Читаем Новый Мир ( № 11 2007) полностью

Картина, прямо скажем, выходит неутешительная: карта расстелена поверх разложения, сакральное имя, пройдя сквозь нарисованные ландшафты, тонет в пыли. Говорить о своей любви?Кому

говорить? До Бога высоко, до читателя — далеко, адресат на глазах и того, и другого опять рассыпается прахом. Лирическая героиня, перехватив духовные полномочия первого, упоенно реанимирует этот прах: “Лазарь, Лазарь, ну-тка, встань, / дай прильнуть к твоим устам. / Я бесстыжа, я смела, / у меня — свои дела. / Я водою окроплю, / околдую, оживлю, / отведу к мамаше в гости: /на, смотри, кого люблю”.

Поневоле подумаешь, что мамаша вправе ожидать здесь впечатляющей картины человеческого разложения, однако на сей раз проблема не в этом: если безличности любви сопутствует ни больше ни меньше как смерть автора, то и под саваном Лазаря зияет заведомая пустота. Единство чувства у Барсковой утверждается за счет тотального маскарада героев, причиной которому служит не пласт карнавальной культуры, но предельное понимание человеческого одиночества.

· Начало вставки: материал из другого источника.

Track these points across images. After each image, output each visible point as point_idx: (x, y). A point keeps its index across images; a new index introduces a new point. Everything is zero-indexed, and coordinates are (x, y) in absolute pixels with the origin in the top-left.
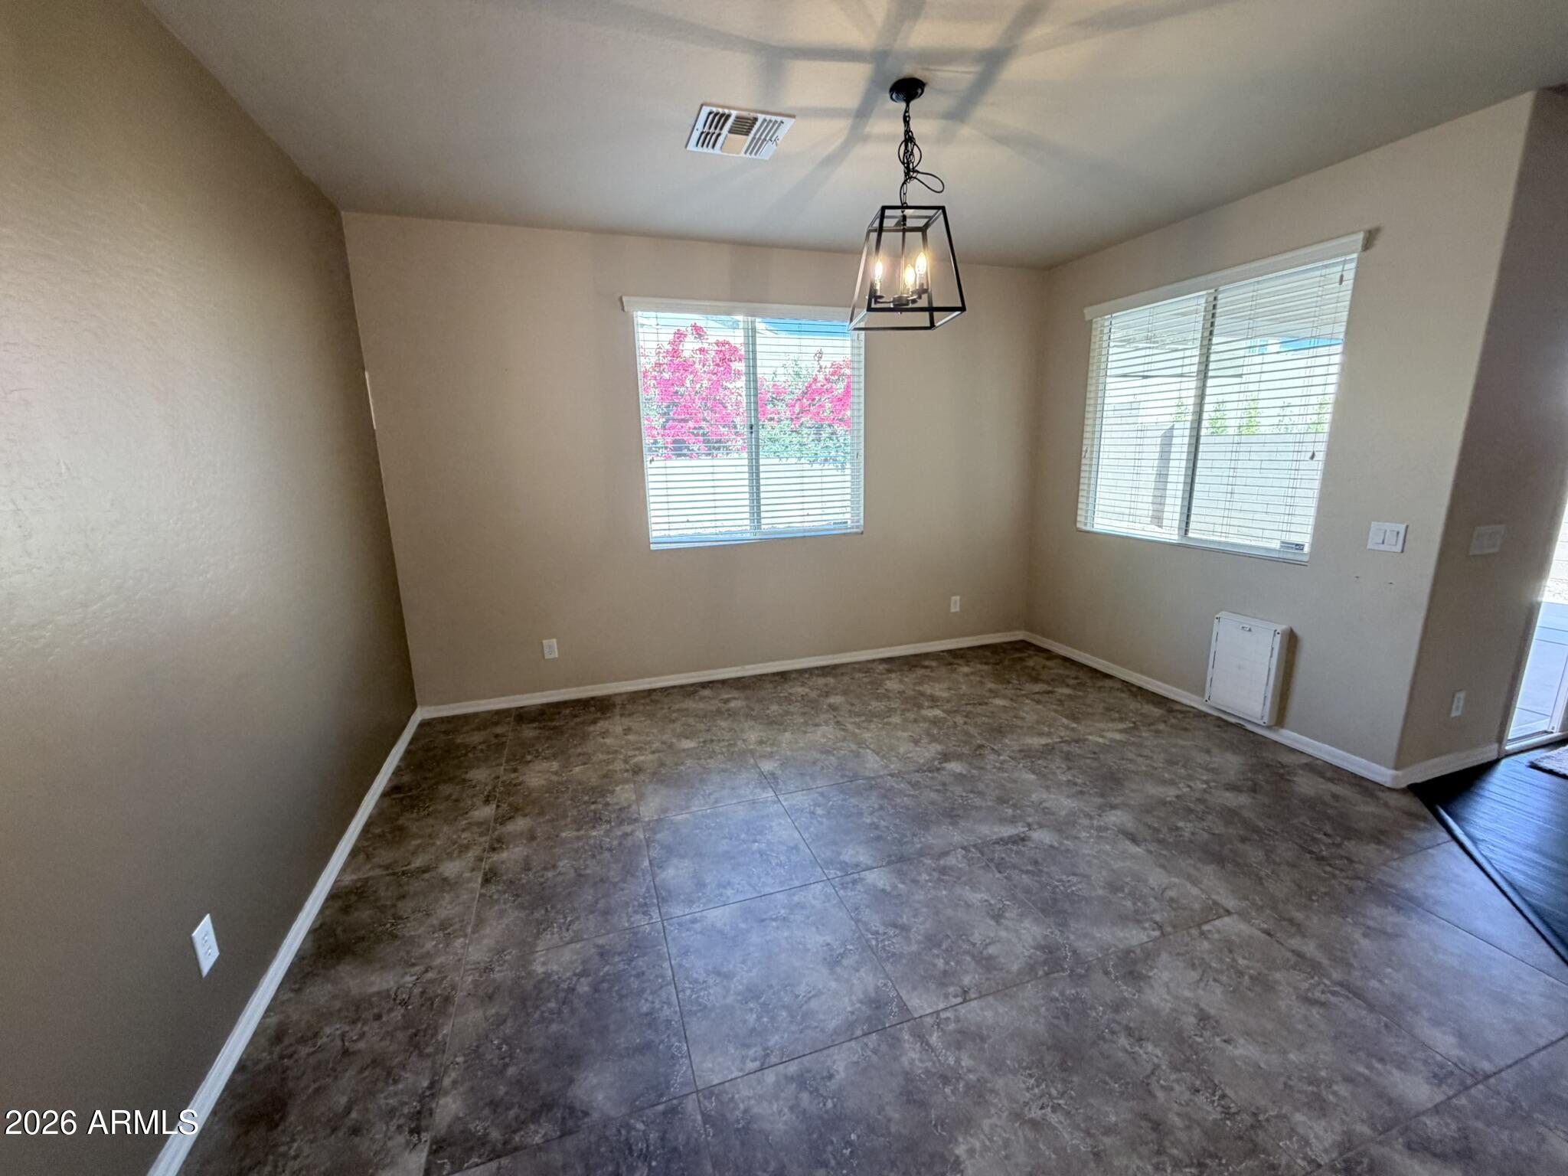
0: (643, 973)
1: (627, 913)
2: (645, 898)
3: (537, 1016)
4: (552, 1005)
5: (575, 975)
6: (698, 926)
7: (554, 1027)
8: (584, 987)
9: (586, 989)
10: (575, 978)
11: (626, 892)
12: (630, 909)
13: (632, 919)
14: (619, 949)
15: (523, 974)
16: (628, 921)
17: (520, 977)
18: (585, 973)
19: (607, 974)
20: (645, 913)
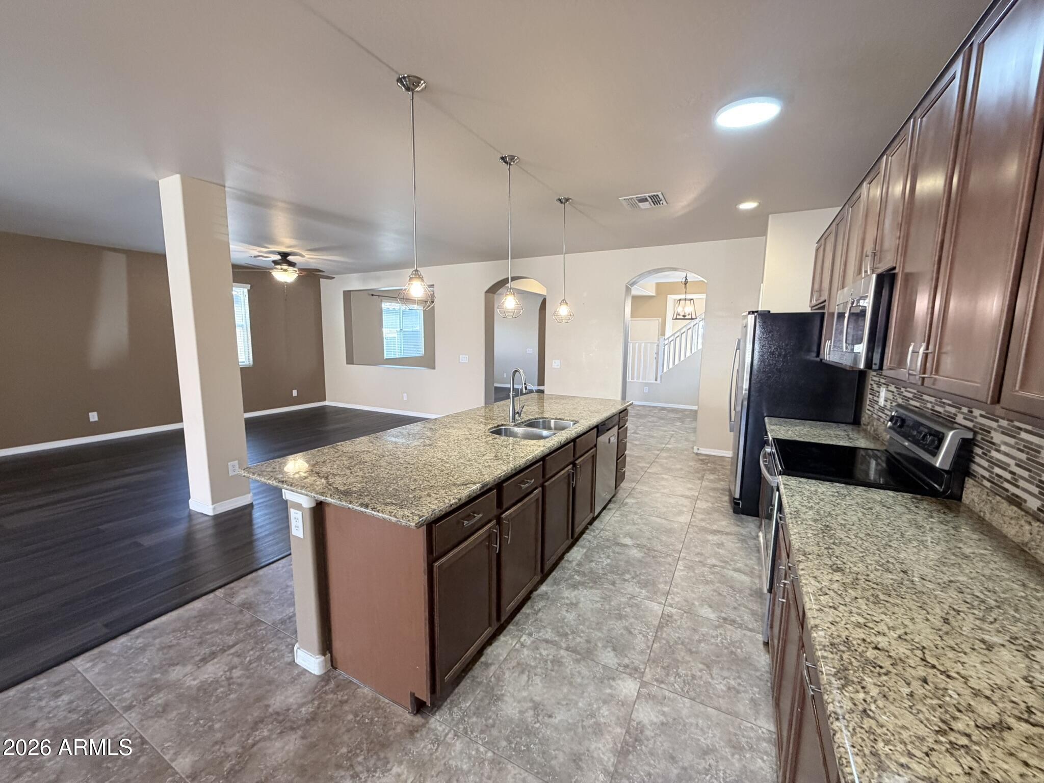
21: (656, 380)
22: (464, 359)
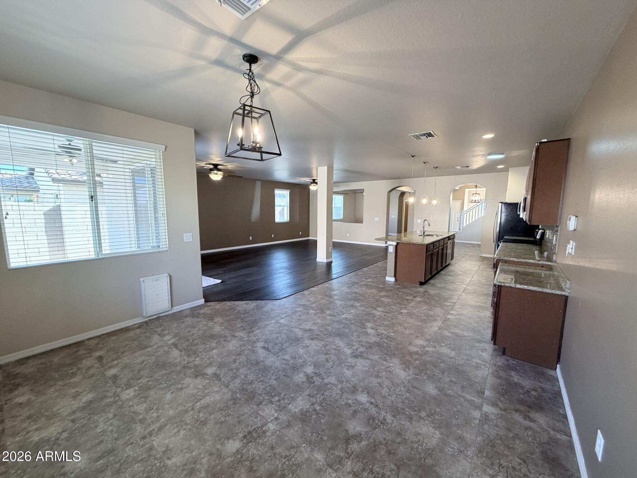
0: (402, 402)
1: (391, 426)
2: (379, 426)
3: (443, 418)
4: (436, 417)
5: (424, 420)
6: (373, 400)
7: (438, 410)
8: (423, 414)
9: (422, 412)
10: (425, 418)
11: (384, 436)
12: (389, 426)
13: (391, 422)
14: (404, 416)
15: (445, 437)
16: (393, 422)
17: (447, 436)
18: (421, 418)
19: (413, 411)
20: (385, 419)
21: (460, 230)
22: (377, 219)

Философия поколения становится подкладкой любовного контекста. Ажиотаж, вспыхнувший в социуме вокруг тяги к самоопределению, преломился в поэзии преобладанием ролевого начала: откровение чувства само по себе теряет значение и смысл, индивидуальная ценность эмоции сходит на нет; там, где Лапшина разрабатывает архетипическую сюжетную схему, Барскова вселяется в персонажей, с позиции “человека играющего” выстраивает в исторической драме любовную роль. Впрочем, игровые приемы — приемами, бравада — бравадой, а атмосфера, сгущающаяся в реальности, обжигает всерьез:

Но водою я не стану, и не стану я огнем.

Вы — эфесские ребята — уж побудьте ни при чем.

Лучше стану я зегзицей, лучше стану я ресницей,

Или лучше — власяницей — поплотней к тебе прилечь.

Иль предлогом там, частицей… Потому что только речь

Хоть на миг да озаряет это смутное чело.

Полетает, поиграет. Что случилось? Ничего.